Artwork above bed in master bedroom

Take Control of Your Stolen Work Actionable Steps for Business Owners

By James Wan

What you need to know (in a nutshell)

  1. Tech companies use people’s data for free to develop their AI systems. This dynamic is particularly damaging with the new wave of generative AI programs that depend on users’ data to exist. However, data creators have the power to change this dynamic, and the article suggests four ways they can leverage this power: direct action, regulatory action, legal action, and market action. Immediate action includes individuals limiting web scraping by using their robots.txt file.
  2. In contrast, regulatory action involves lawmakers clarifying that “fair use” under copyright law does not allow for training a model on content without the content owner’s consent.
  3. A legal action includes communities adopting new data-licensing regimes or pursuing a lawsuit, and market action involves demanding large language models be trained only with data from consenting creators. Data creators have a tremendous amount of “data leverage” that can be used to create an AI ecosystem that generates new technologies and shares the benefits of those technologies somewhat with the people who made them.

Full Article

Creators can pressure courts, markets and regulators before it’s too late to prevent tech companies from exploiting their labour for free. AI researchers suggest users possess a considerable amount of data leverage which can be used through direct action (such as individuals banding together withholding or redirecting content), regulatory actions (pushing for data protection policies), legal action(adopting new licensing regimes or pursuing lawsuits) and market initiatives like demanding language models only use content with creators’ consent. Website owners could disrupt training pipelines by configuring robots.txt files.
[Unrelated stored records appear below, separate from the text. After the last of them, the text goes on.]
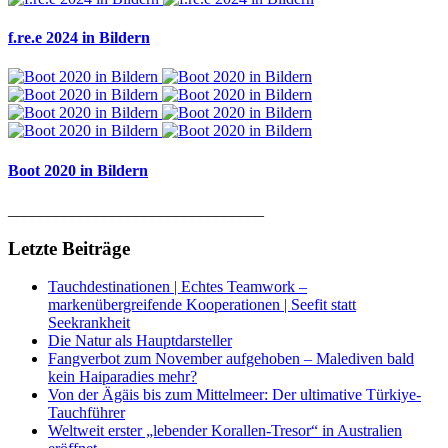
f.re.e 2024 in Bildern
Boot 2020 in Bildern
________________________________
Letzte Beiträge
Tauchdestinationen | Echtes Teamwork –
markenübergreifende Kooperationen | Seefit statt
Seekrankheit
Die Natur als Hauptdarsteller
Fangverbot zum November aufgehoben – Malediven bald
kein Haiparadies mehr?
Von der Ägäis bis zum Mittelmeer: Der ultimative Türkiye-
Tauchführer
Weltweit erster „lebender Korallen-Tresor“ in Australien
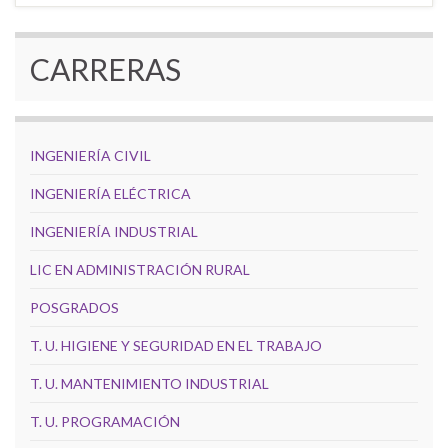
CARRERAS
INGENIERÍA CIVIL
INGENIERÍA ELÉCTRICA
INGENIERÍA INDUSTRIAL
LIC EN ADMINISTRACIÓN RURAL
POSGRADOS
T. U. HIGIENE Y SEGURIDAD EN EL TRABAJO
T. U. MANTENIMIENTO INDUSTRIAL
T. U. PROGRAMACIÓN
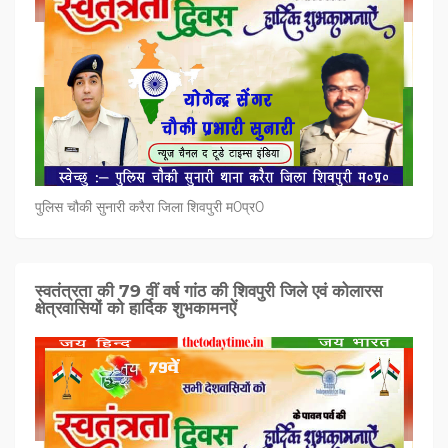
पुलिस चौकी सुनारी करैरा जिला शिवपुरी म0प्र0
स्वतंत्रता की 79 वीं वर्ष गांठ की शिवपुरी जिले एवं कोलारस
क्षेत्रवासियों को हार्दिक शुभकामनऐं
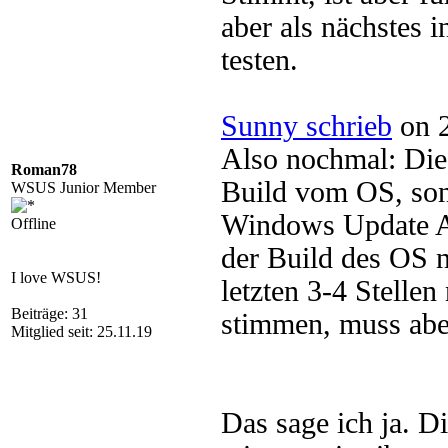
aber als nächstes 
testen.
Sunny schrieb
on 2
Also nochmal: Di
Roman78
Build vom OS, so
WSUS Junior Member
Windows Update Ag
Offline
der Build des OS 
I love WSUS!
letzten 3-4 Stelle
Beiträge: 31
stimmen, muss aber
Mitglied seit: 25.11.19
Das sage ich ja. D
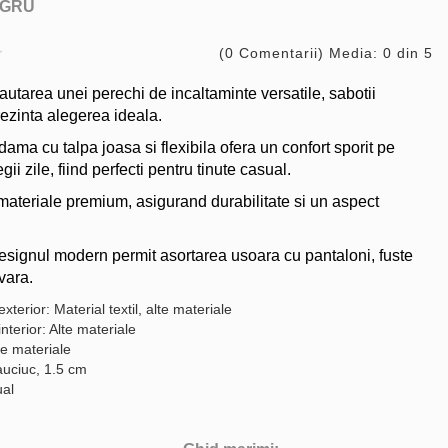
GRU
(0 Comentarii) Media: 0 din 5
autarea unei perechi de incaltaminte versatile, sabotii
zinta alegerea ideala.
dama cu talpa joasa si flexibila ofera un confort sporit pe
gii zile, fiind perfecti pentru tinute casual.
 materiale premium, asigurand durabilitate si un aspect
esignul modern permit asortarea usoara cu pantaloni, fuste
vara.
exterior: Material textil, alte materiale
interior: Alte materiale
te materiale
auciuc, 1.5 cm
ual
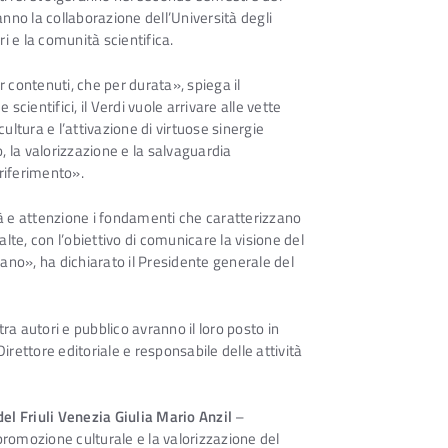
anno la collaborazione dell’Università degli
ri e la comunità scientifica.
r contenuti, che per durata», spiega il
cientifici, il Verdi vuole arrivare alle vette
ultura e l’attivazione di virtuose sinergie
, la valorizzazione e la salvaguardia
 riferimento».
 e attenzione i fondamenti che caratterizzano
 alte, con l’obiettivo di comunicare la visione del
ano», ha dichiarato il Presidente generale del
 tra autori e pubblico avranno il loro posto in
irettore editoriale e responsabile delle attività
l Friuli Venezia Giulia
Mario Anzil
–
romozione culturale e la valorizzazione del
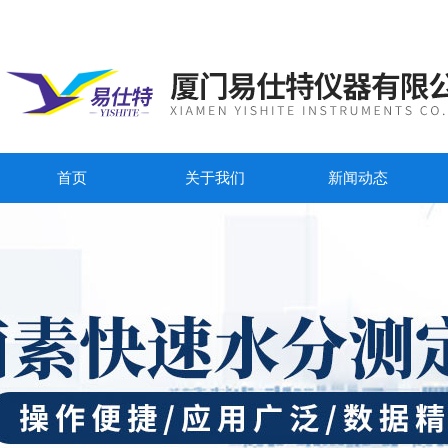
首页
关于我们
新闻动态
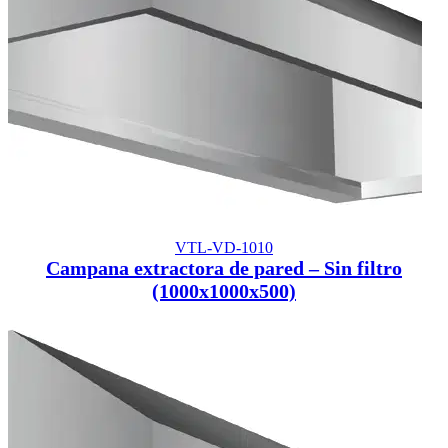
VTL-VD-1010
Campana extractora de pared – Sin filtro
(1000x1000x500)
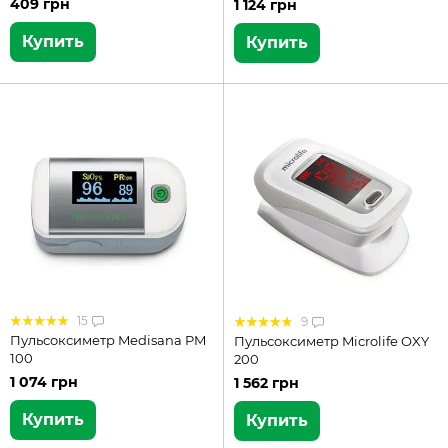
409 грн
1 124 грн
Купить
Купить
15
9
Пульсоксиметр Medisana PM
Пульсоксиметр Microlife OXY
100
200
1 074 грн
1 562 грн
Купить
Купить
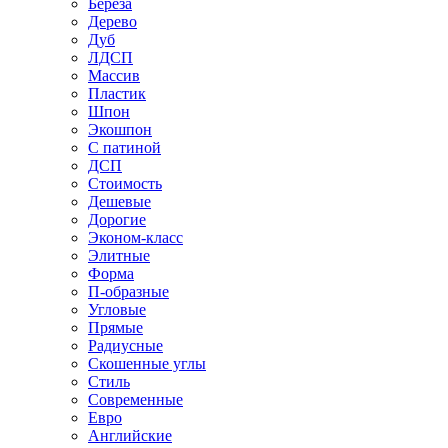
Береза
Дерево
Дуб
ЛДСП
Массив
Пластик
Шпон
Экошпон
С патиной
ДСП
Стоимость
Дешевые
Дорогие
Эконом-класс
Элитные
Форма
П-образные
Угловые
Прямые
Радиусные
Скошенные углы
Стиль
Современные
Евро
Английские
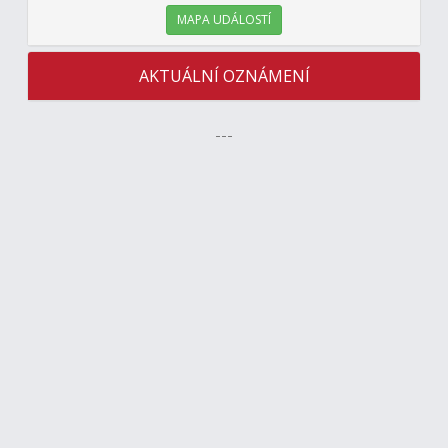
MAPA UDÁLOSTÍ
AKTUÁLNÍ OZNÁMENÍ
---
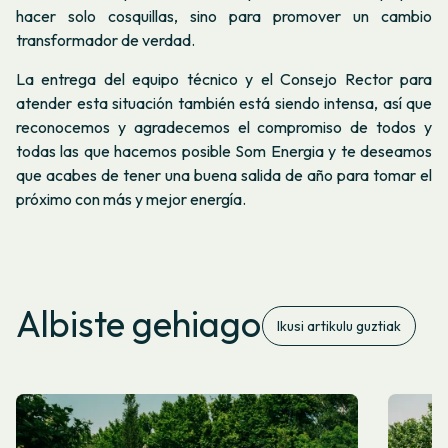
hacer solo cosquillas, sino para promover un cambio
transformador de verdad.
La entrega del equipo técnico y el Consejo Rector para
atender esta situación también está siendo intensa, así que
reconocemos y agradecemos el compromiso de todos y
todas las que hacemos posible Som Energia y te deseamos
que acabes de tener una buena salida de año para tomar el
próximo con más y mejor energía.
Albiste gehiago
Ikusi artikulu guztiak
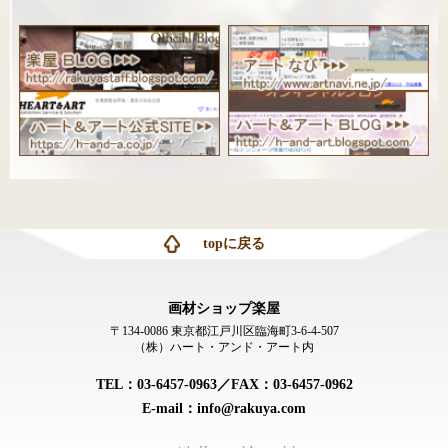
topに戻る
画材ショップ楽屋
〒134-0086 東京都江戸川区臨海町3-6-4-507
（株）ハート・アンド・アート内
TEL：03-6457-0963／FAX：03-6457-0962
E-mail：info@rakuya.com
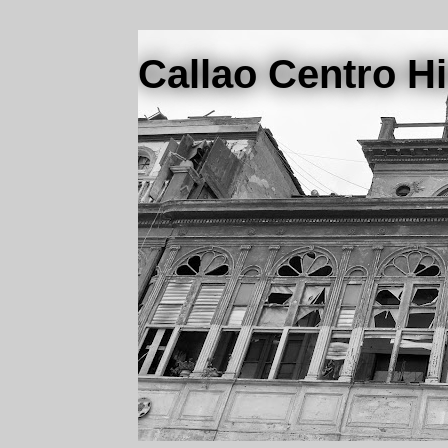
Callao Centro Hi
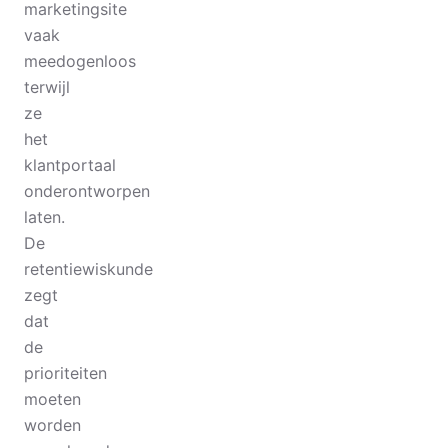
marketingsite
vaak
meedogenloos
terwijl
ze
het
klantportaal
onderontworpen
laten.
De
retentiewiskunde
zegt
dat
de
prioriteiten
moeten
worden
At the same time, user-generated sites such as Wikipedia, StackOverflow & Reddit should take advantage of opt-out mechanisms provided by AI firms whilst also being vocal when their work is used without permission - a similar social media uproar has been triumphant previously, resulting in one major generative player agreeing to honour requests collected via websites like ‘have been trained’. It may even be possible that mass protests against specific forms of art compel these businesses into ceasing activities perceived as theft. Meanwhile, lawmakers must get involved quickly, clarifying fair usage under copyright law does not apply here alongside anti-data laundering laws making sure where models are trained on the material without an agreement, they need retraining within an acceptable time frame, potentially building frameworks already seen elsewhere around Europe & California plus pushing forward “Data dividend” laws redistributing wealth fairly amongst those who create said information/content/work etc. A combination of all this will likely result in further demand from large institutions requiring full-consent LLMs to pay contributors appropriately, thus safeguarding healthy ecosystems essential for continued success across intelligent technologies going forwards!